Short task:
Copy out every line of text in the material below word for word, leaving out the pictures.
Records for the exercise start
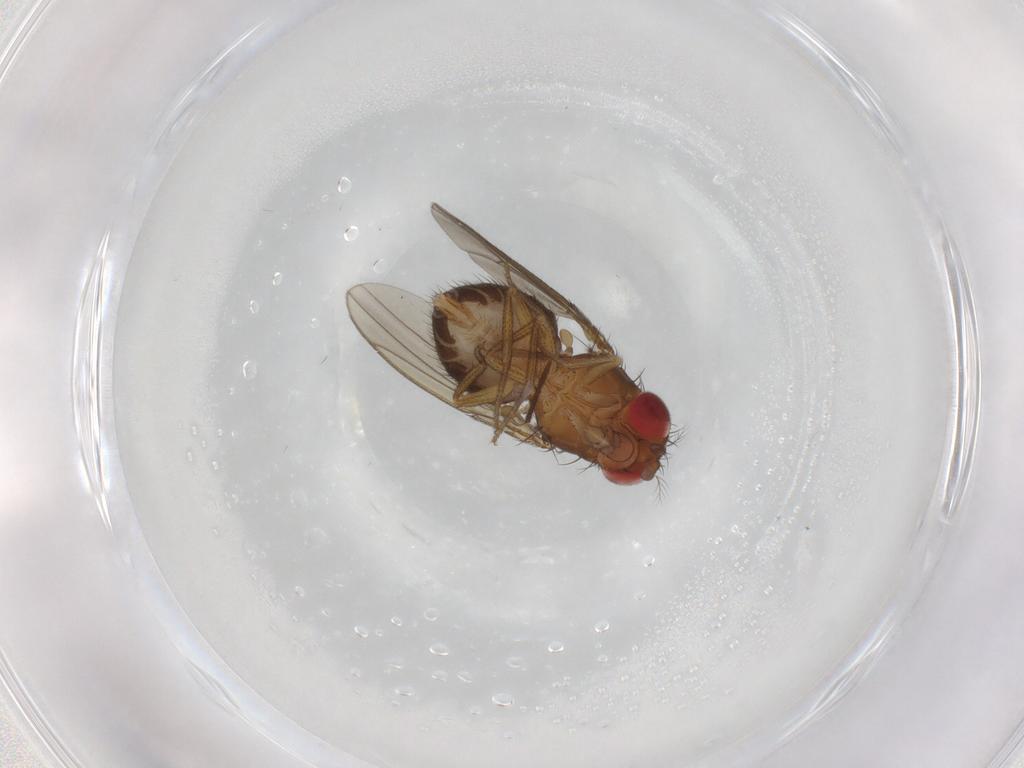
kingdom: Animalia
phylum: Arthropoda
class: Insecta
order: Diptera
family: Drosophilidae
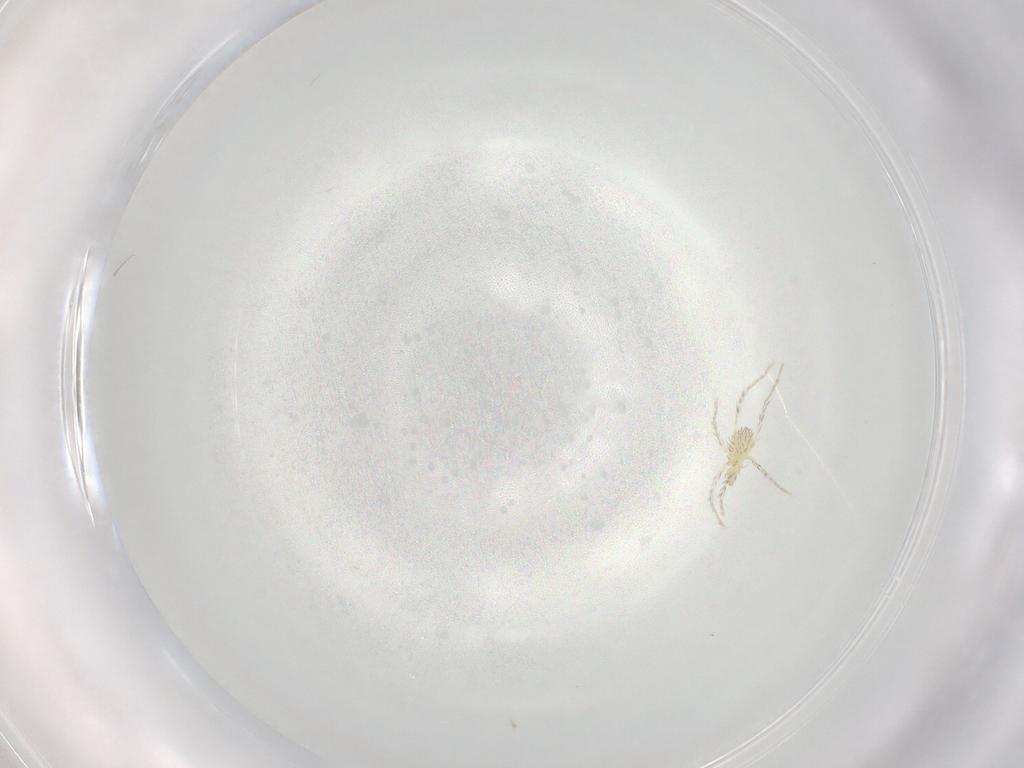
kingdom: Animalia
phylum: Arthropoda
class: Arachnida
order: Trombidiformes
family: Erythraeidae
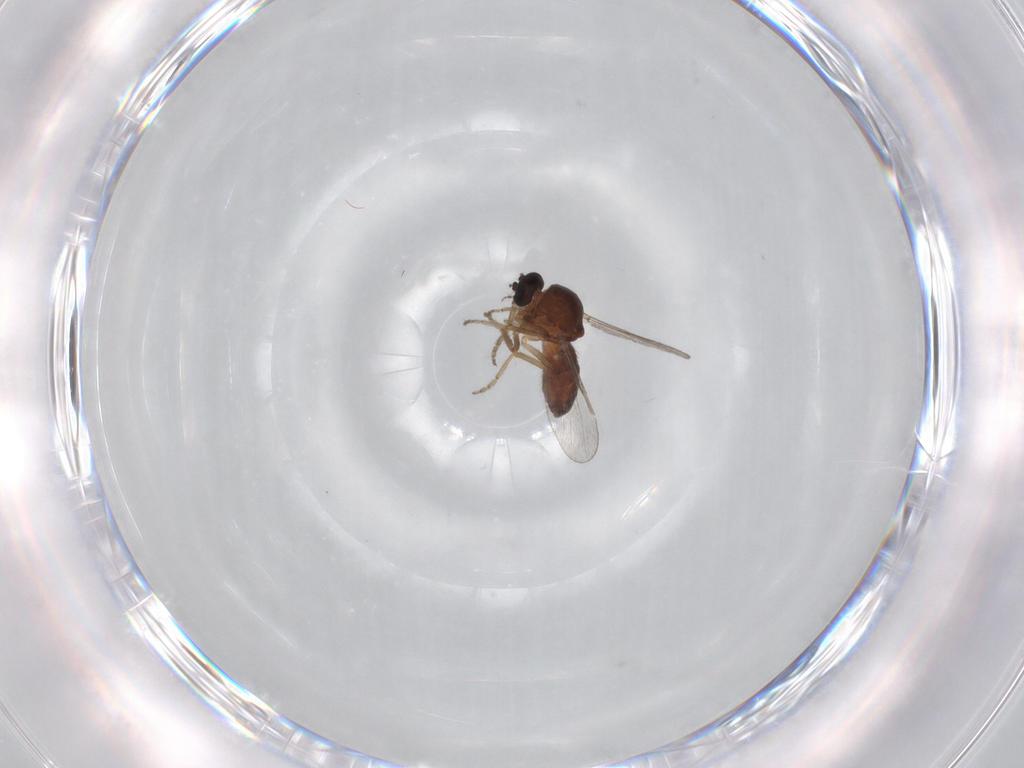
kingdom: Animalia
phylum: Arthropoda
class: Insecta
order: Diptera
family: Ceratopogonidae
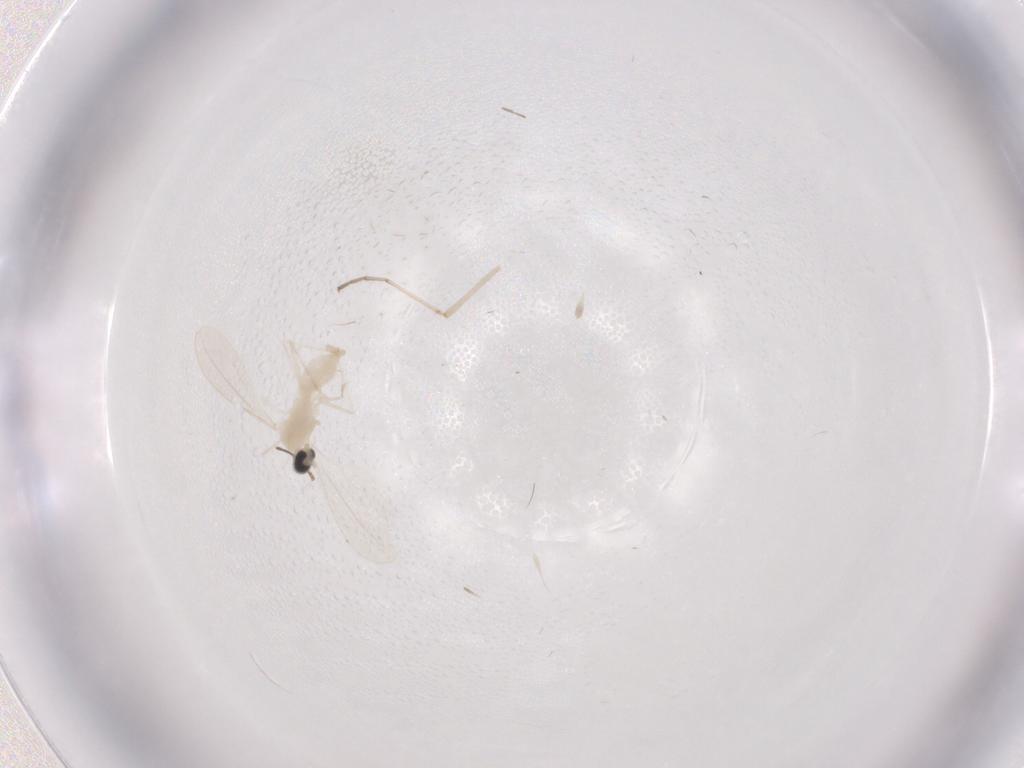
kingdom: Animalia
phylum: Arthropoda
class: Insecta
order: Diptera
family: Cecidomyiidae
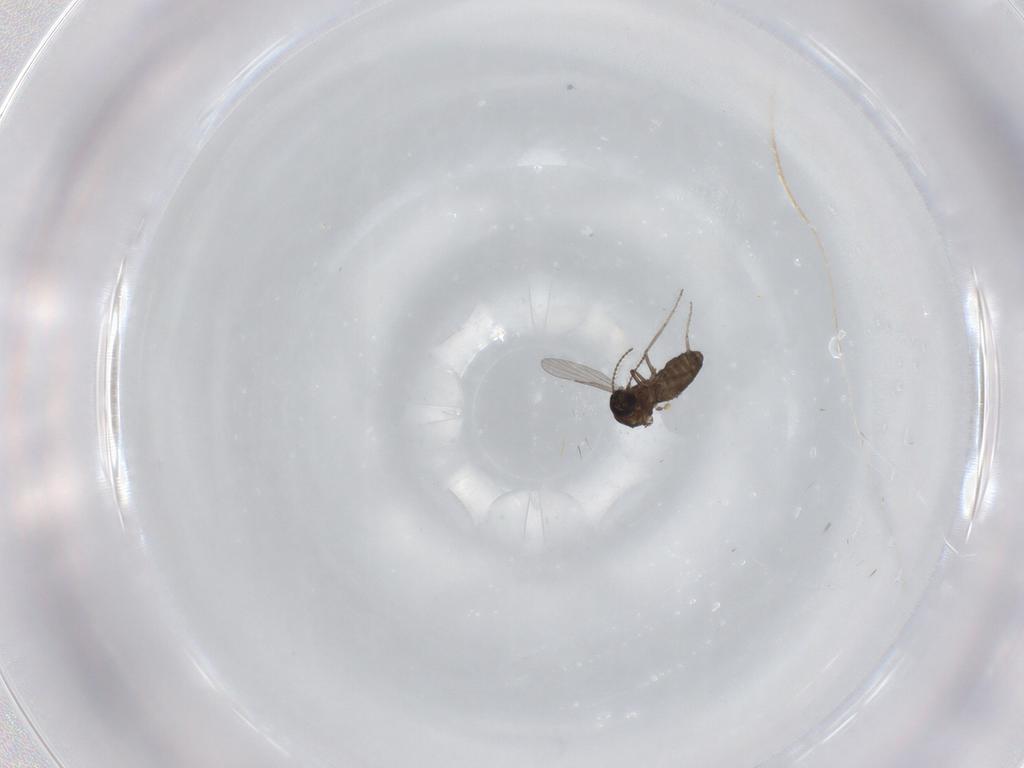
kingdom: Animalia
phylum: Arthropoda
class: Insecta
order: Diptera
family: Ceratopogonidae
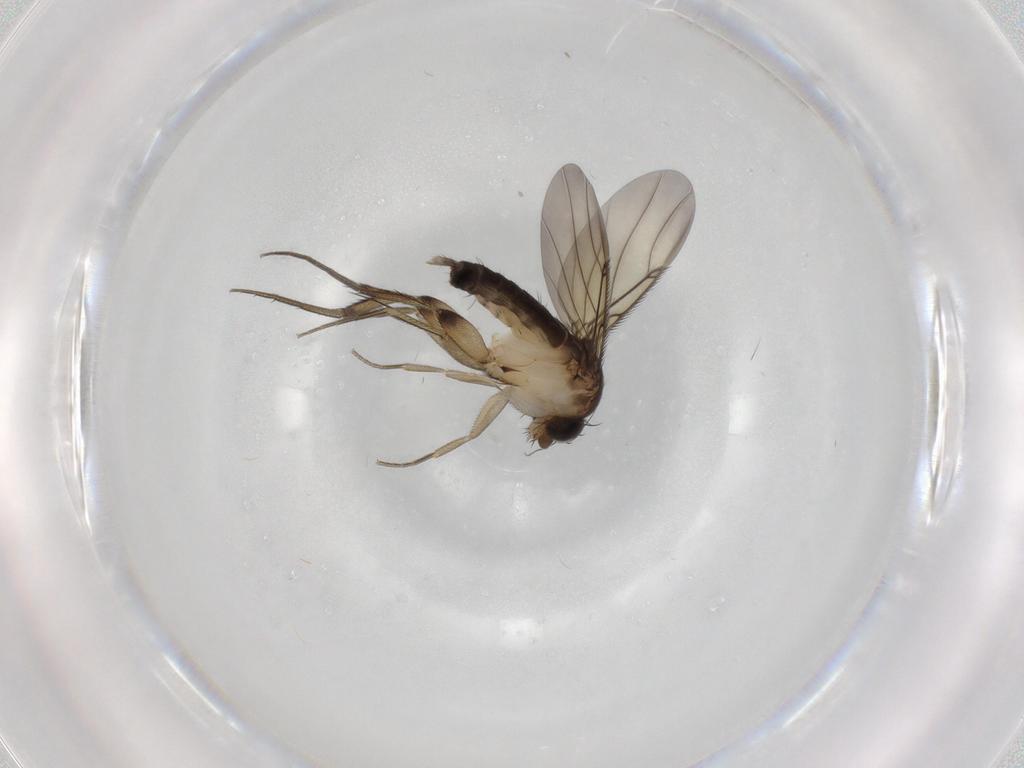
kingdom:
Records for the exercise end
Solution to the problem:
kingdom: Animalia
phylum: Arthropoda
class: Insecta
order: Diptera
family: Drosophilidae
kingdom: Animalia
phylum: Arthropoda
class: Arachnida
order: Trombidiformes
family: Erythraeidae
kingdom: Animalia
phylum: Arthropoda
class: Insecta
order: Diptera
family: Ceratopogonidae
kingdom: Animalia
phylum: Arthropoda
class: Insecta
order: Diptera
family: Cecidomyiidae
kingdom: Animalia
phylum: Arthropoda
class: Insecta
order: Diptera
family: Ceratopogonidae
kingdom:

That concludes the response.